-- STUDY TEXT follows --

A fun fact about the novel was that it was written in three weeks in the year 1936 and then was published a year later on September 18, 1937. One one of the biographies about Zora said that “Hurston is interested in far more than the development of one woman’s journey to self-knowledge; she seeks to find a discourse that celebrates both the voices and the bodies of African-Americans,” - Deborah Clake. Which goes along with the synopsis of the book being about a woman named Janie Crawford, whose life is a quest to find true love. She narrates about her marriages, during her quest, to her close friend Pheoby. Overall, the novel has an array of hard-hitting themes that someone would have to through to find. With that in mind, the two main themes that are one of the most obvious are the strict gender roles and self-actualization.

-- STUDY TEXT concluded --

- [INSTRUCTION]: Copy out the part of the passage on Hurston's novel that opens with "A fun fact about" and closes with "roles and self-actualization.", swapping in "search" wherever "quest" appears.

-- RECORDED DATA follows --

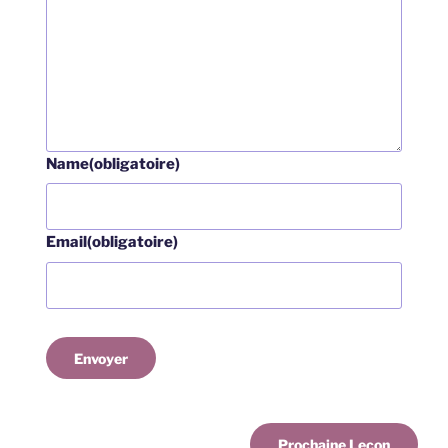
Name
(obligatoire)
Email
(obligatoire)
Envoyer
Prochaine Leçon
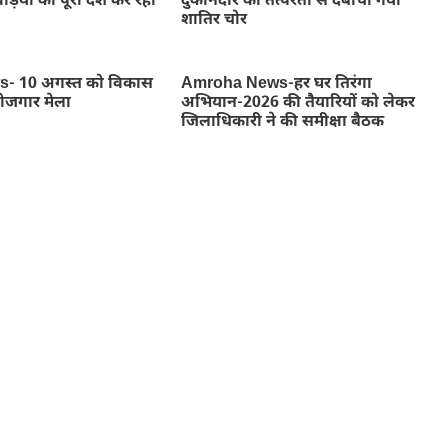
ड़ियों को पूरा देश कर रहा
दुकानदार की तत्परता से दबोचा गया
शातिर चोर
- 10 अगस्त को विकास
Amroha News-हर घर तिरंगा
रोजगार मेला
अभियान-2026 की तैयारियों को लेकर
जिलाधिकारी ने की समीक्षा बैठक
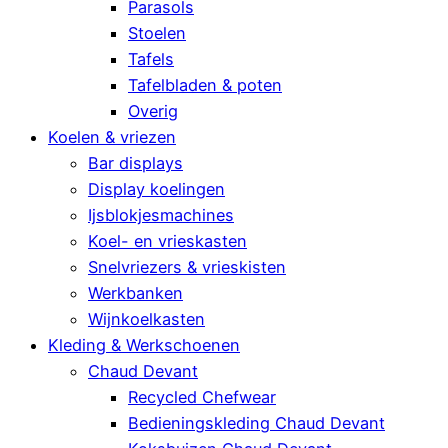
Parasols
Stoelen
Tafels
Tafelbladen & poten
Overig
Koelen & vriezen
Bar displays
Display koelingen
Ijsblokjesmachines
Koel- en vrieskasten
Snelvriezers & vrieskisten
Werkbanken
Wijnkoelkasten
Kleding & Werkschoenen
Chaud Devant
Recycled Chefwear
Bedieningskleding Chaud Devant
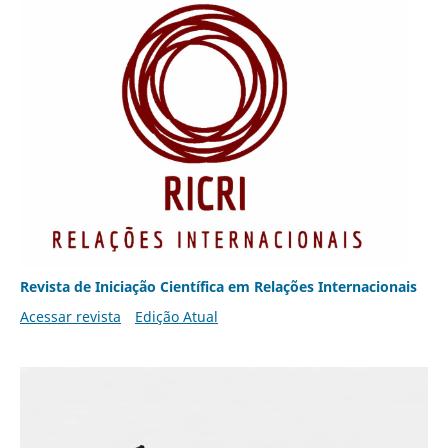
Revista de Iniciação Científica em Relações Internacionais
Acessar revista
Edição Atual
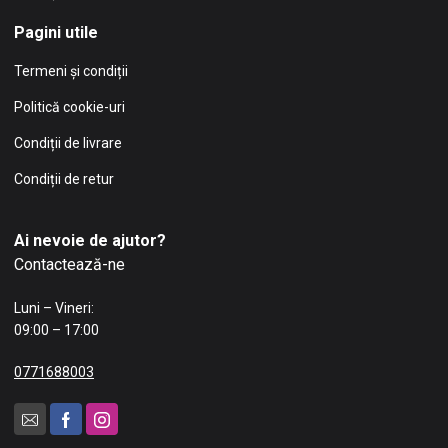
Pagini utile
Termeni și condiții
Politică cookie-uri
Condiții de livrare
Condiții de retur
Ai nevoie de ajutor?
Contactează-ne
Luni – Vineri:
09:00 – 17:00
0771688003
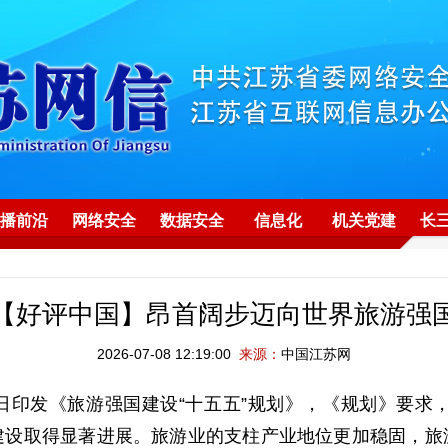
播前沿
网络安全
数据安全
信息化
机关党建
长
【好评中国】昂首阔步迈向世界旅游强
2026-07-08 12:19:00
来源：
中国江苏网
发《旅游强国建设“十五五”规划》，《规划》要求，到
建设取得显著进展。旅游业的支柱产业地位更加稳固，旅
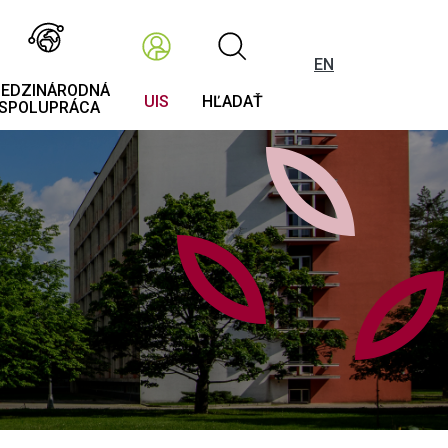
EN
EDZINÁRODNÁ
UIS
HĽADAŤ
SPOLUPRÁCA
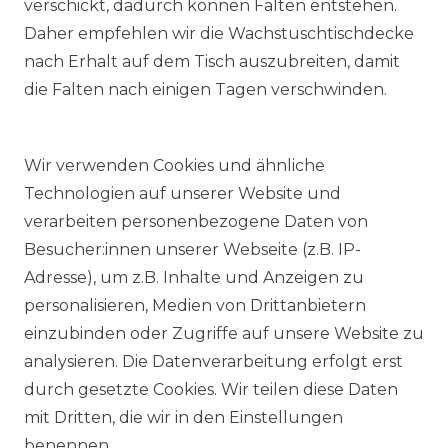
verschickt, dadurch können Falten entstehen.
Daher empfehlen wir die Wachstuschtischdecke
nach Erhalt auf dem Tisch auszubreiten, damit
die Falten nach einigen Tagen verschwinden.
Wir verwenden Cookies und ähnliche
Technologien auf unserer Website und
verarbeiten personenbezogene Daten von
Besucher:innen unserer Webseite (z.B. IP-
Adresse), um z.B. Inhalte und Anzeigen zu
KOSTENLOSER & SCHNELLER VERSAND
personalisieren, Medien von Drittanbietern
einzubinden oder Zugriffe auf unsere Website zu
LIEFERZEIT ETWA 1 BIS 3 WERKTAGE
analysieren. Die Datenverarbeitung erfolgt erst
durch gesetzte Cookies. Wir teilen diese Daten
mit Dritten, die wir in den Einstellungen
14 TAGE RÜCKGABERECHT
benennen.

-- RECORDED DATA concluded --

- [EXERCISE RESULT]:
A fun fact about the novel was that it was written in three weeks in the year 1936 and then was published a year later on September 18, 1937. One one of the biographies about Zora said that “Hurston is interested in far more than the development of one woman’s journey to self-knowledge; she seeks to find a discourse that celebrates both the voices and the bodies of African-Americans,” - Deborah Clake. Which goes along with the synopsis of the book being about a woman named Janie Crawford, whose life is a search to find true love. She narrates about her marriages, during her search, to her close friend Pheoby. Overall, the novel has an array of hard-hitting themes that someone would have to through to find. With that in mind, the two main themes that are one of the most obvious are the strict gender roles and self-actualization.